Brief 1 —
In the passage about the Lady Rose Cathedral, retype the stretch from "Having completed both" through "residents, of course.".
Brief 2 —
According to the passage about the Lady Rose Cathedral, how tall does St. Nick's Castle stand?

Document passage —
_ _ _ _ _

Each of the residents were given specific tasks that matched their skills and abilities. While most of the residents participated in sticking the cups together, only some of the residents that still have good hand control were able to do the painting of the stained glass windows, while others stained the wooden frame of the cathedral and one lady in particular, Anne Cavanagh, placed over 4000 of the bricks into the moulds ready for me to come along and stick together. 7 of our Dementia wing residents took part as well. They were fantastic, always ready to help out. They were able to do most of the tasks asked of them with only the occasional prompting and reminding of what they were required or asked to do. Even the other residents that weren’t actively involved in the Cathedral’s construction would come along and watch the Lady Rose Cathedral taking shape.

It was called “The Lady Rose Cathedral”, in honour of all the ladies that helped in its construction and in particular resident Barbara Gould, (our English rose), who donated the crystal cross that adorns the Cathedral’s steeple. Barbara also donated another crystal cross for use on the castle.

Since the cathedral’s completion we have had many visitors from local and interstate who have come especially to see our wonderful Cathedral and we even received a congratulatory letter from Queen Elizabeth II.

In July of 2014, the Lady Rose Cathedral went on display at St Peter’s Cathedral in North Adelaide, with many local and international visitors signing our visitor’s book, our little cathedral proved to be very popular. It even appeared on TV with Channel 7 News doing a feature story on it and also was covered by ABC Radio on 2 separate occasions as well as appearing in various print media publications.

Even before the Lady Rose Cathedral was finished, the residents were asking what they were going to build next year. So following on from the success of the cathedral, St Nick’s Castle was the next project. Resident Milly Dawes asked if they could make Santa’s home at the North Pole. So it was up to Darren again to design and help construct the castle. This time he had 20 of the residents helping as well as many volunteers. It is made up of over 15 000 of the little pill cups this time. The residents stuck them all together and even plastered and painted the woodwork.

St. Nick’s Castle stands 7 foot tall and 6 feet wide at the base and was quite a sight at the Christmas Festival next to the cathedral from last year. This year the castle came second in the People’s Choice Awards and also received a special award from the judges for an amazing achievement.

Our volunteers were absolutely amazing. They work so well with the residents, at times just being there to offer assistance and prompting, while at other times sitting down next to the residents and sharing the workload together all working as a team
Both the Lady Rose Cathedral and St. Nick’s Castle were part of the Quality Improvement Program at the home with aim to encourage resident participation, creativity and a sense of belonging.

Anna, our 101 year old Austrian lady, even said to me that it reminded her of the church she used to visit as a little girl with her grandmother many years ago. Another resident, Roger said that he goes outside his room and sits in the lounge chair and just looks at the cathedral at night till he falls asleep.

Having completed both projects now, looking back, especially on the Lady Rose Cathedral, (the resident’s favourite), I couldn’t have asked for a more successful project. Almost by accident we came up with the idea of a little church which eventually turned into our cathedral. The residents were so enthralled by the construction and end result of the project, with many saying how wonderful it is, especially with the lights on at night.
Since the completion of both projects they have been on display at Barunga Village over the Christmas and New Year periods.

Unfortunately due to a lack of room, we are currently looking for a permanent home for both projects, with the blessing of the residents, of course.

_ _ _ _ _

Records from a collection
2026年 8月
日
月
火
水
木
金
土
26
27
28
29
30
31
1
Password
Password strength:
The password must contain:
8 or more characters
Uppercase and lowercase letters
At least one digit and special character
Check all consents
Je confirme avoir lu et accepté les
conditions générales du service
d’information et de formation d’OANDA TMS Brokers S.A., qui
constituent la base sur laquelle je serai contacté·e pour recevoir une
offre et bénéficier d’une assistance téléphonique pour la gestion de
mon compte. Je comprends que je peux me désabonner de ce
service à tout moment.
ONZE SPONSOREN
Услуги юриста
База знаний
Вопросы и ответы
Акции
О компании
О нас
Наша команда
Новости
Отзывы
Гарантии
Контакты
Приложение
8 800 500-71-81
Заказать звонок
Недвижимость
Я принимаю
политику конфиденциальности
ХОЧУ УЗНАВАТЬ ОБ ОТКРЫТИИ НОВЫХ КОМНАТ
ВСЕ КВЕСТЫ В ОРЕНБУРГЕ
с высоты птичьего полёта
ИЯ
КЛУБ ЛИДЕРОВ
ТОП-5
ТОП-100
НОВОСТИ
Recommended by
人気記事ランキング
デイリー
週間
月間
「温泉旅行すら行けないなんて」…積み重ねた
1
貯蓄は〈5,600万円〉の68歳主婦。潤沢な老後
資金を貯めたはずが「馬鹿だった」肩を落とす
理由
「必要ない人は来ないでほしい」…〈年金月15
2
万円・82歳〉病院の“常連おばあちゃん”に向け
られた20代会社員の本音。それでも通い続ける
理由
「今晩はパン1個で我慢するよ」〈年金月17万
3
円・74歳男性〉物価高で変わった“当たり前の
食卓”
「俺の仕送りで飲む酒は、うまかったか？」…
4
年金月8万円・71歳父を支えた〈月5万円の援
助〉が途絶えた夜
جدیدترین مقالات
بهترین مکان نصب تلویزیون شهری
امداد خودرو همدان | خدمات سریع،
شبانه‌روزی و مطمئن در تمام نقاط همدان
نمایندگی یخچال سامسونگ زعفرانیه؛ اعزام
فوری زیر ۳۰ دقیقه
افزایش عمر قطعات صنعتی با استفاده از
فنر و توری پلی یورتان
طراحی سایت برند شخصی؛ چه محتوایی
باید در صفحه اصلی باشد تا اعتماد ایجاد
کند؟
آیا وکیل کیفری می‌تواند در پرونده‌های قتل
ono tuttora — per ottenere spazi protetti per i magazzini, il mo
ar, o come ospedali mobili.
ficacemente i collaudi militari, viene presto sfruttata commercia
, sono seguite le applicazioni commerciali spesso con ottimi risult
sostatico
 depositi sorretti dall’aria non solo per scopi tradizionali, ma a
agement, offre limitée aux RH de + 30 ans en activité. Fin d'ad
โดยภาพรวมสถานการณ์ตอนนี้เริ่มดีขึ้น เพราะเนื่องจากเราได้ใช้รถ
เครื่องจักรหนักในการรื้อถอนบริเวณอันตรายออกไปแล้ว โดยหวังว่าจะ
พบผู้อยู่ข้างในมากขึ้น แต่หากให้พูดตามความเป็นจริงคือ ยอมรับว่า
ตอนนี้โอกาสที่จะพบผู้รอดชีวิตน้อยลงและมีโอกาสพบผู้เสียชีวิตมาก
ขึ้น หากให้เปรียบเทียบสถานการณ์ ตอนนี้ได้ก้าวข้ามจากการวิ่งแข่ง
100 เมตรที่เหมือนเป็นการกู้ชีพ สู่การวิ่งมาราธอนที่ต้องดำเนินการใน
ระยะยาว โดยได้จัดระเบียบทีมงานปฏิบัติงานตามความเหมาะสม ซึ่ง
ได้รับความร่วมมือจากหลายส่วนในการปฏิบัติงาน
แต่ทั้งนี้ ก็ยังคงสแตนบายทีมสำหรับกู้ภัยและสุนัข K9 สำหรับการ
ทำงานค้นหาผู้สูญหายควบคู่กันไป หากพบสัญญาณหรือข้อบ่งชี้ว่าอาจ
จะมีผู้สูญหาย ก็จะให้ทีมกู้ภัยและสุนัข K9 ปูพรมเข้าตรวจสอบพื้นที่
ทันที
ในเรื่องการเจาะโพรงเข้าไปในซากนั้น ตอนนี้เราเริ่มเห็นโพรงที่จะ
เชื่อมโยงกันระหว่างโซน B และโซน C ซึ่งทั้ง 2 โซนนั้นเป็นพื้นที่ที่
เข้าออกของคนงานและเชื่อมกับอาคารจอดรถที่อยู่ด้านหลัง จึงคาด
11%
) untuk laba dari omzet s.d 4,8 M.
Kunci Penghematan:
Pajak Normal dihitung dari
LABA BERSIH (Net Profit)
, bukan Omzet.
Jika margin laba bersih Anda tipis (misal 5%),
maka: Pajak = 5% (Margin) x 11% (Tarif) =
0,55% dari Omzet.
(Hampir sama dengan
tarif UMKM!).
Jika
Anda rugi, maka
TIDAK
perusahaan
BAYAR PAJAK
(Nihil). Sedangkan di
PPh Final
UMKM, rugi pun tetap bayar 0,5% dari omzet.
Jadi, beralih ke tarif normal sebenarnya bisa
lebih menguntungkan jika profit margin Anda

_ _ _ _ _

Your response 1 —
Having completed both projects now, looking back, especially on the Lady Rose Cathedral, (the resident’s favourite), I couldn’t have asked for a more successful project. Almost by accident we came up with the idea of a little church which eventually turned into our cathedral. The residents were so enthralled by the construction and end result of the project, with many saying how wonderful it is, especially with the lights on at night.
Since the completion of both projects they have been on display at Barunga Village over the Christmas and New Year periods.

Unfortunately due to a lack of room, we are currently looking for a permanent home for both projects, with the blessing of the residents, of course.

Your response 2 —
St. Nick's Castle stands 7 foot tall.